Nous ne vivons pas dans un monde achevé, dont
nous n'aurions plus qu'à célébrer la perfection.
L'idée même de démocratie est toujours inachevée,
toujours à conquérir.
Il y a dans l'idée de globalisation, et chez ceux qui
s'en réclament, une idée de l'achèvement du monde
et de l'arrêt du temps qui dénote une absence
d'imagination et un engluement dans le présent qui
sont profondément contraires à l'esprit scientifique
et à la morale politique.
Il nous faut aujourd'hui repenser la frontière, cette
réalité sans cesse déniée et sans cesse réaffirmée. Il
faut repenser la notion de frontière pour essayer de
comprendre les contradictions qui affectent l'histoire
contemporaine.
Une frontière n'est pas un barrage ; c'est un passage.

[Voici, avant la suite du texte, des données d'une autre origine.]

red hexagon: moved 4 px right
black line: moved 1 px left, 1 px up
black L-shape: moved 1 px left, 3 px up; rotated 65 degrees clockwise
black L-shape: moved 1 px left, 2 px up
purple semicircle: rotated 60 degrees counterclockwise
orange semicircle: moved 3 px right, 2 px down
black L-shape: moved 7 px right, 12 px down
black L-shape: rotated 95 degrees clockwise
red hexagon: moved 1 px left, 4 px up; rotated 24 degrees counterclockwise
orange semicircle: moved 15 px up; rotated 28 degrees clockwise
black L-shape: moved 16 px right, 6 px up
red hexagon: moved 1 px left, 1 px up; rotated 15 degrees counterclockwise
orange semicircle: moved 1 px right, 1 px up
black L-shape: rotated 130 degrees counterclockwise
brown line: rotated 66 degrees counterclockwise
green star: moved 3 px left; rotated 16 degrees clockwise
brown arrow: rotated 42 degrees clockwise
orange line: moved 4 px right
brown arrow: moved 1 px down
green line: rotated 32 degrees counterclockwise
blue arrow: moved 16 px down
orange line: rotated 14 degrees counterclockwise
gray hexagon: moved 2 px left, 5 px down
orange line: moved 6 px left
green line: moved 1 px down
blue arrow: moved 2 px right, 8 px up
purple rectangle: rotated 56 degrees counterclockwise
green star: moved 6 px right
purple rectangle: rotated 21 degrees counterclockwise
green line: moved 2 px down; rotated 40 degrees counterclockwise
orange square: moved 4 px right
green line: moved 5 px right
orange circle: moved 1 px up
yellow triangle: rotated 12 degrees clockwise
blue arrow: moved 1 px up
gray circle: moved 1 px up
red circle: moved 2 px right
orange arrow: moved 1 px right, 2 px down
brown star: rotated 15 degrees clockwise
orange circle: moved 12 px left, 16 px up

Les frontières ne s'effacent jamais, elles se
redessinent. La frontière a toujours une dimension
temporelle : c'est la forme de l'avenir et, peut-être,
de l'espoir. Voilà ce que ne devraient pas oublier les
idéologues du monde contemporain qui souffrent
tour à tour de trop d'optimisme ou de trop de
pessimisme, de trop d'arrogance dans tous les cas.